Hamilton Medical is recalling some of its ventilators because of a problem with control boards on the devices that can interrupt treatment. The Food and Drug Administration designated the recall as Class I, its highest risk category, according to a Wednesday entry in the agency’s database.
Degrading capacitors on the control board of ventilators and spare parts may leak electrolyte, causing the control board to short circuit or the capacitor to lose function. This can interrupt ventilation, according to the FDA notice.
The recall includes Hamilton’s T1 device, an ICU ventilator for transport; its MR-1 device, a ventilator that can be used during MRI scans; and its C1 device, a portable ventilator that can be used in the ICU, emergency room, step-down units and in transport between hospitals. It also includes a control board spare part for the three types of ventilators.

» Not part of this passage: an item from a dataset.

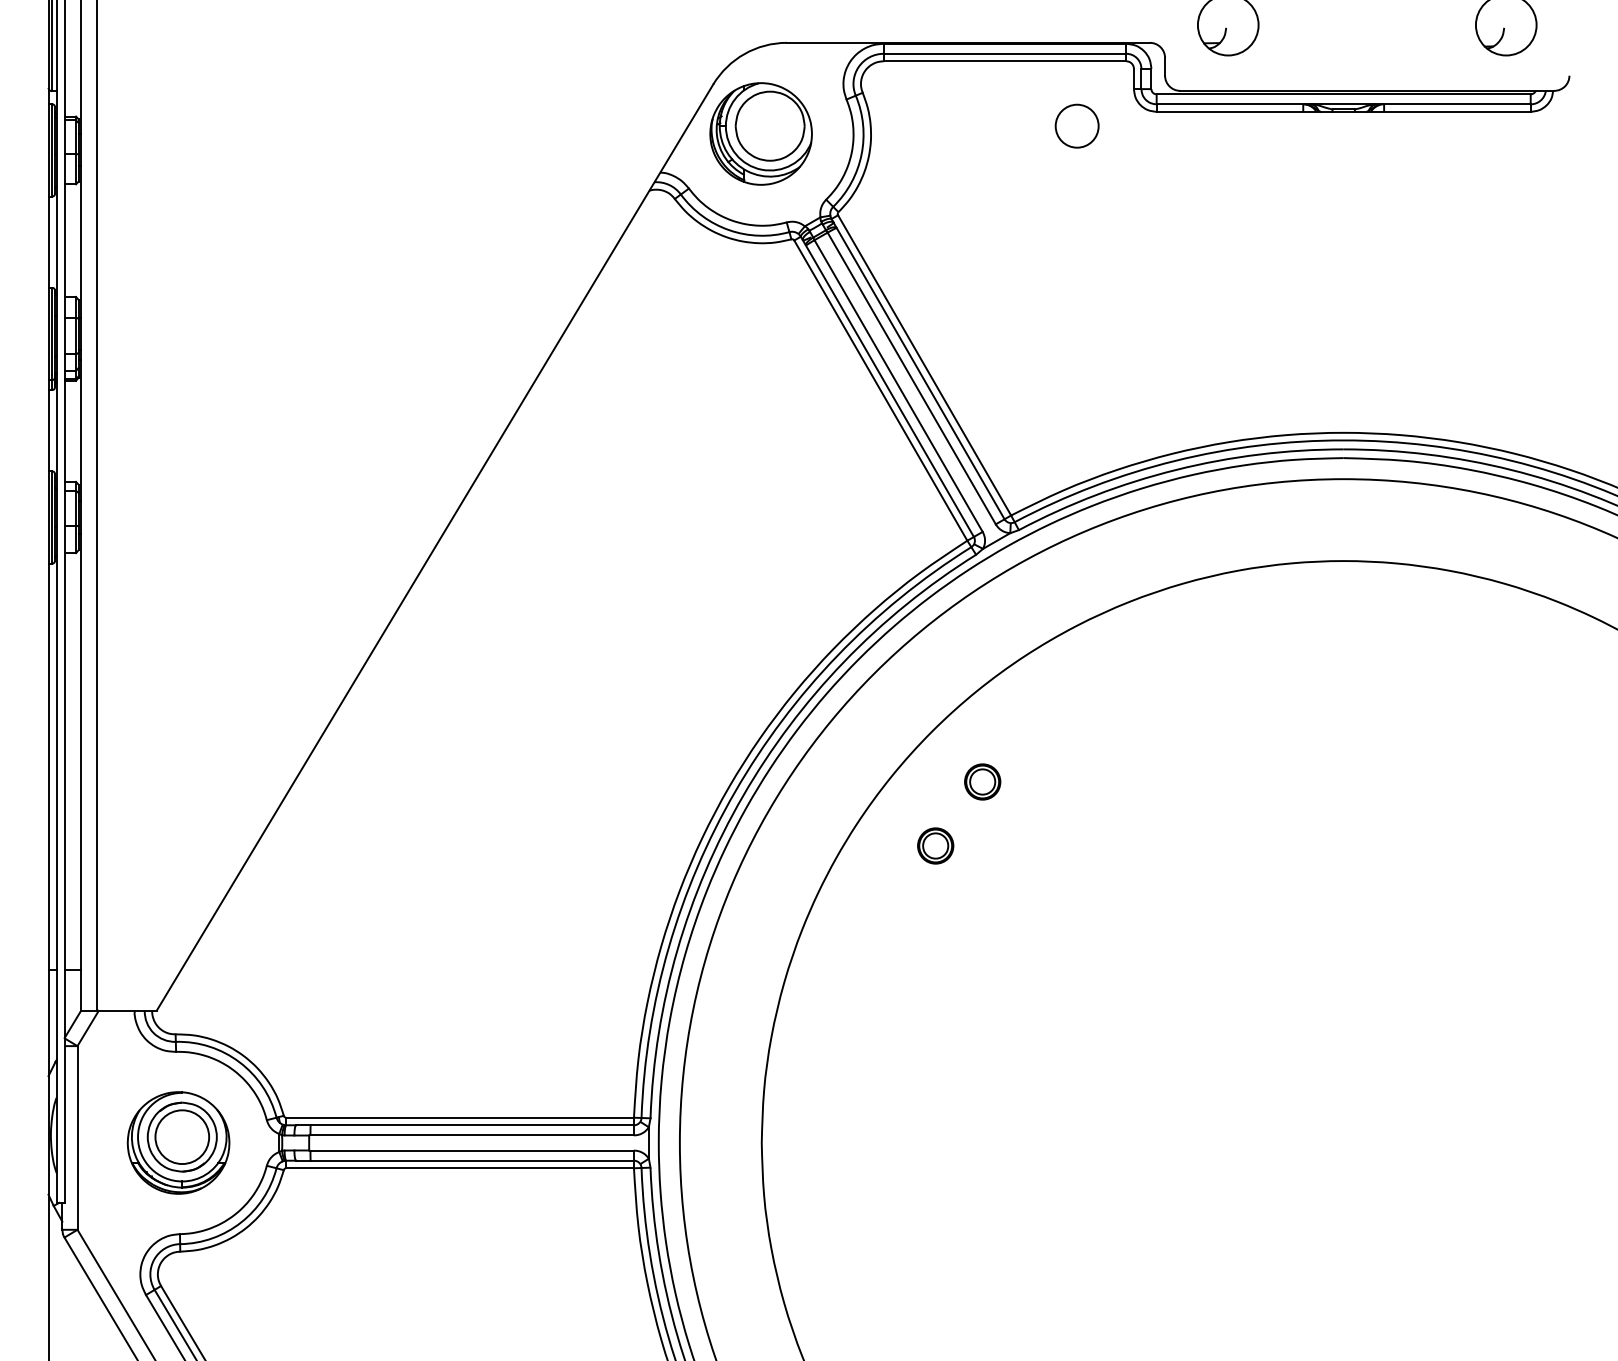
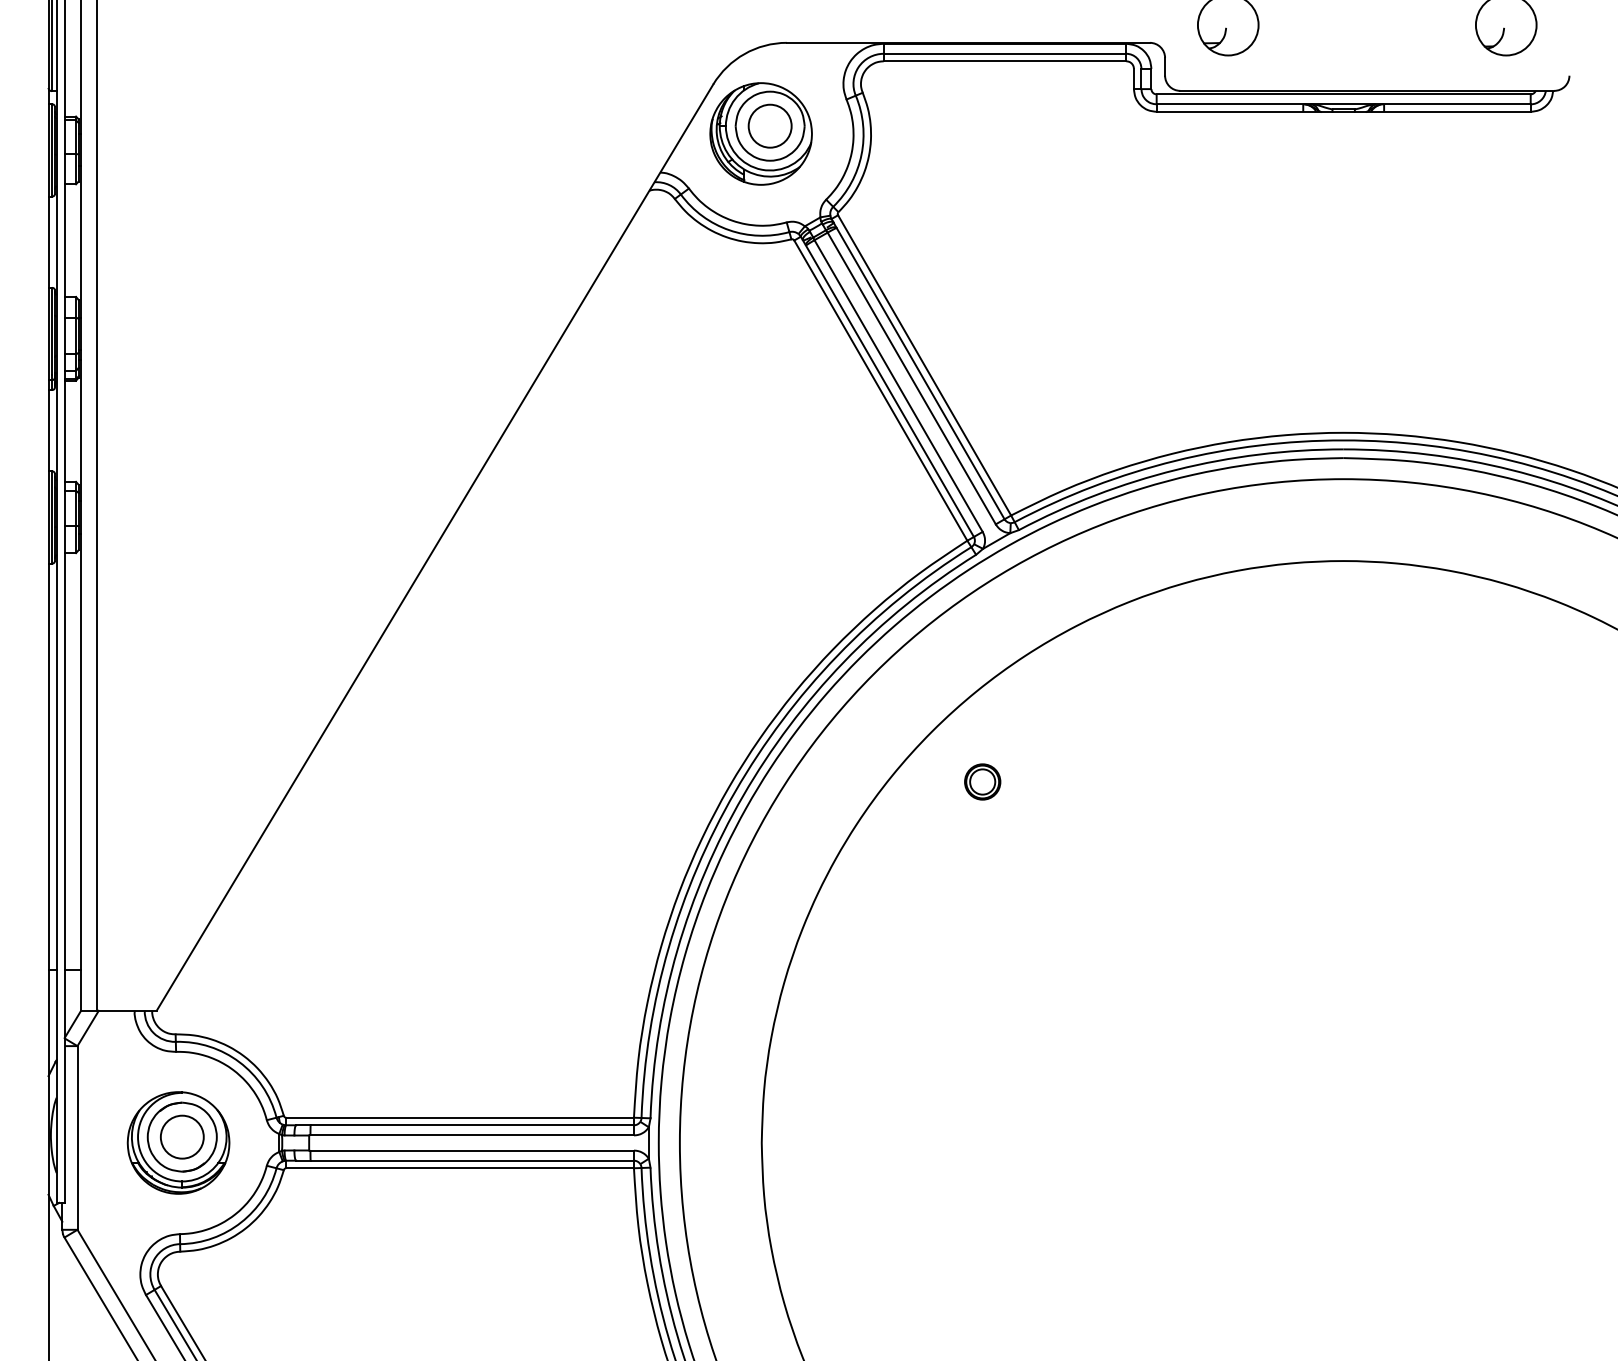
circle at (1076, 125) position: (1076, 125) -> (769, 125)
part at (935, 845): present -> none
circle at (182, 1137) diameter: 54 px -> 43 px
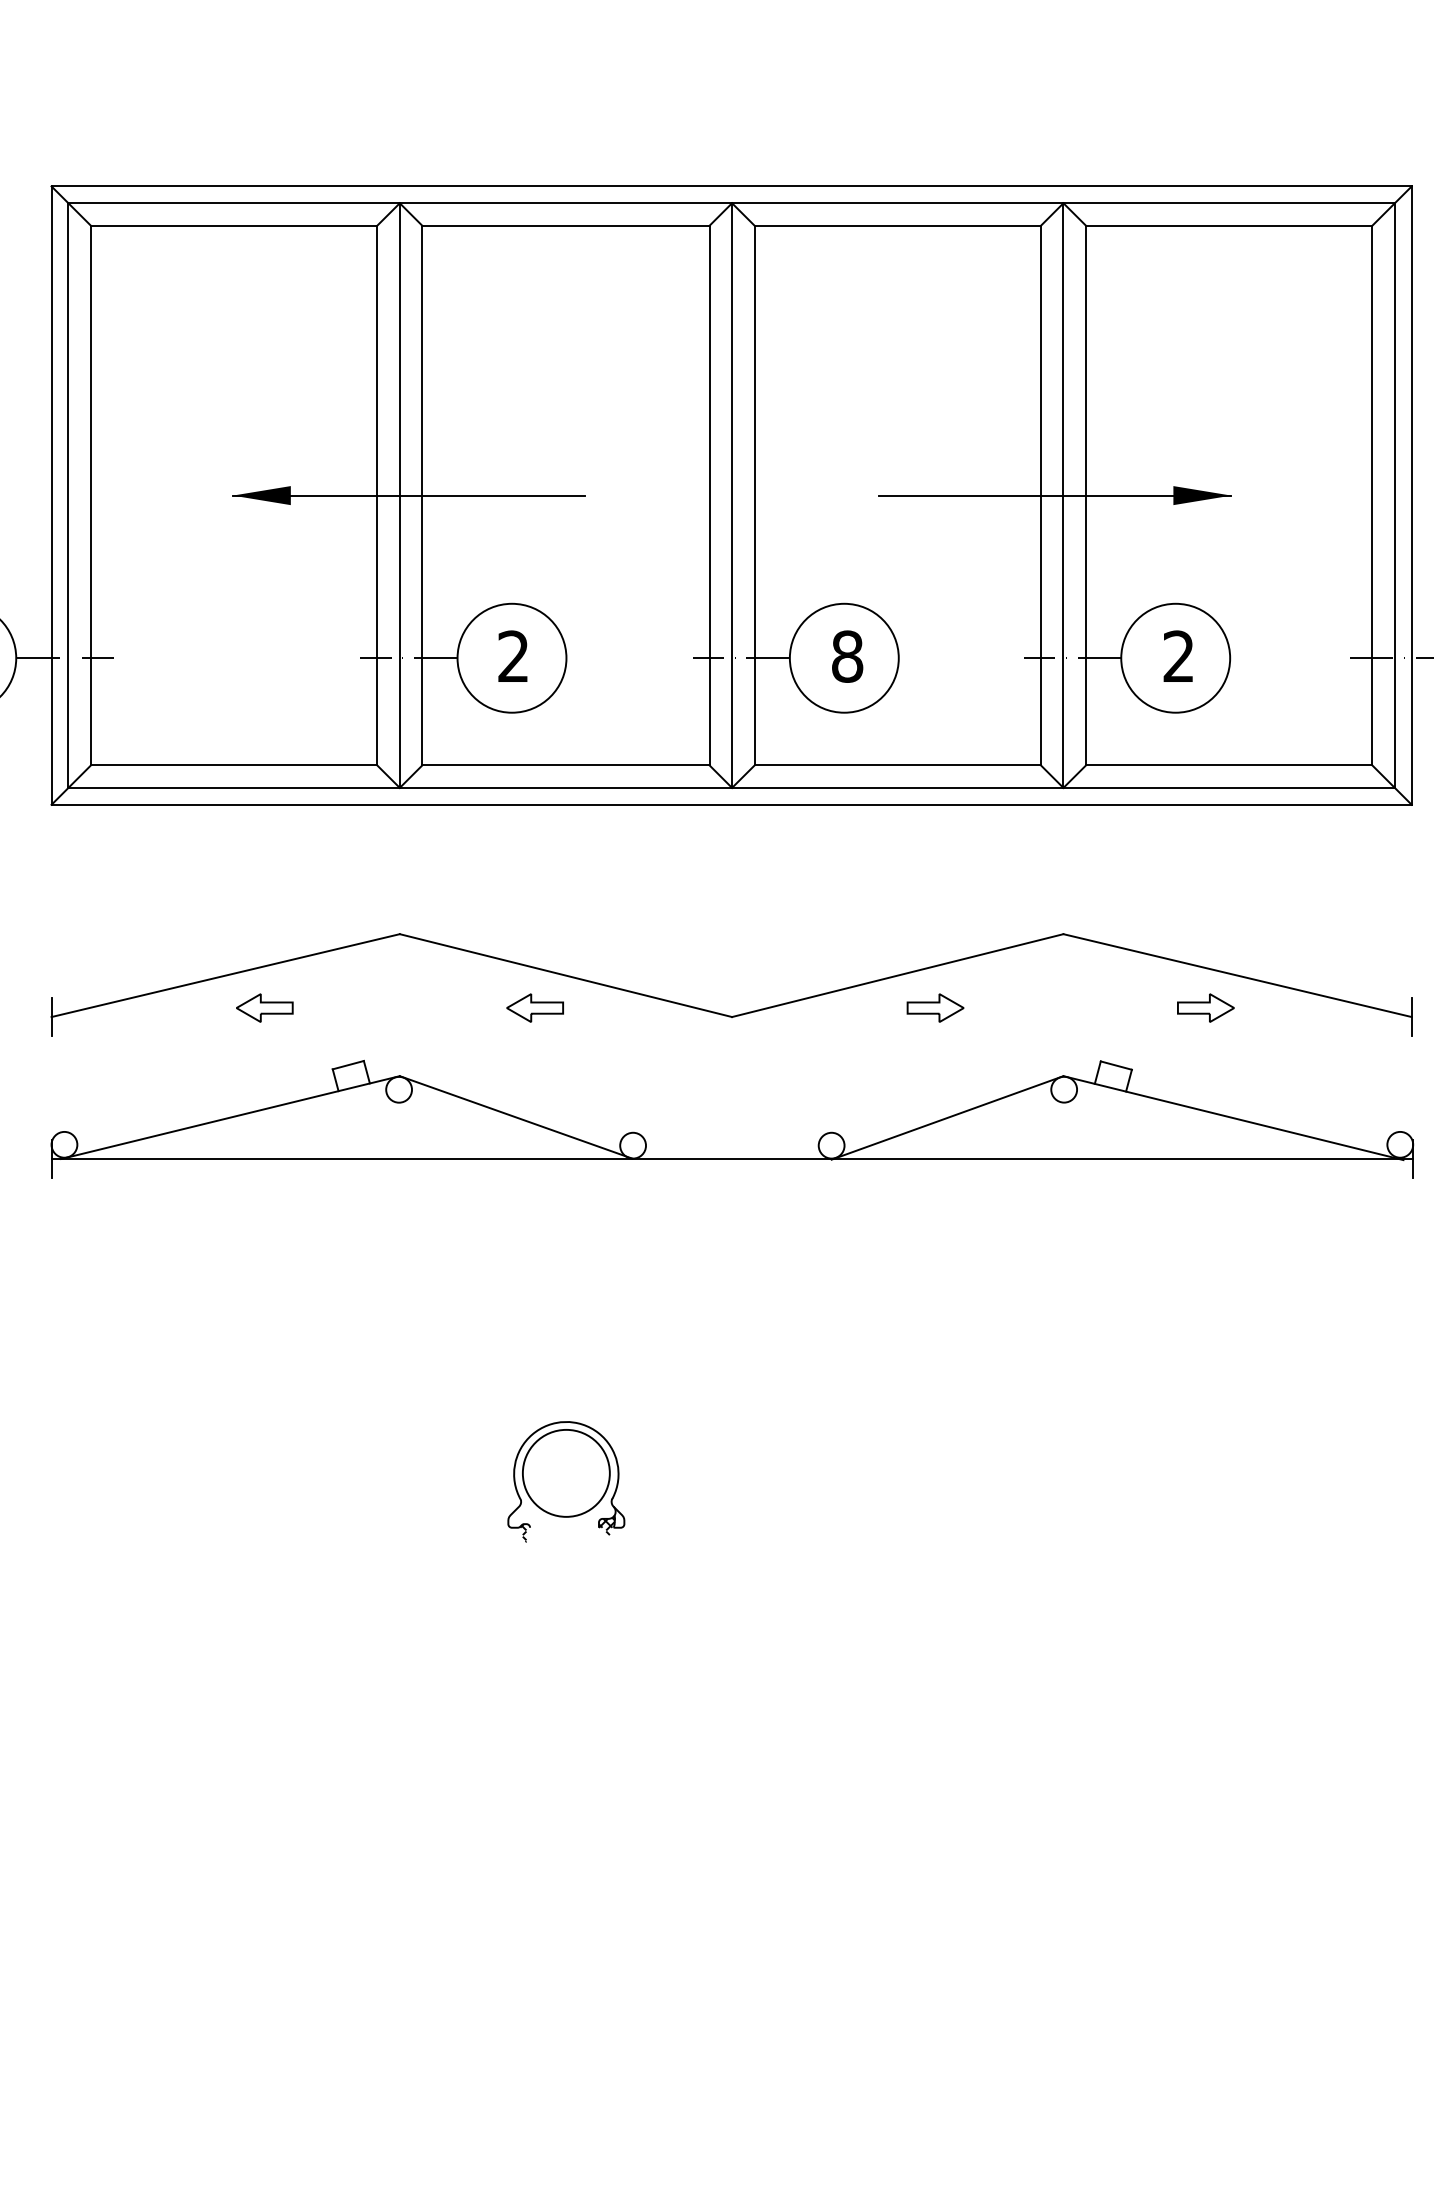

Hamilton sent an urgent medical device correction to customers on July 26, asking healthcare facilities to check for affected devices and contact local distribution partners to get the ventilators serviced with high priority.
Last month, Hamilton issued a separate recall of its C1, C2, C3 and T1 ventilators after learning they could switch to an “ambient state” if used in neonates for more than 91 days without a restart. At the time, the company said it was working on a software update for its C2 and C3 devices, and an update is already available for its C1 and T1 devices.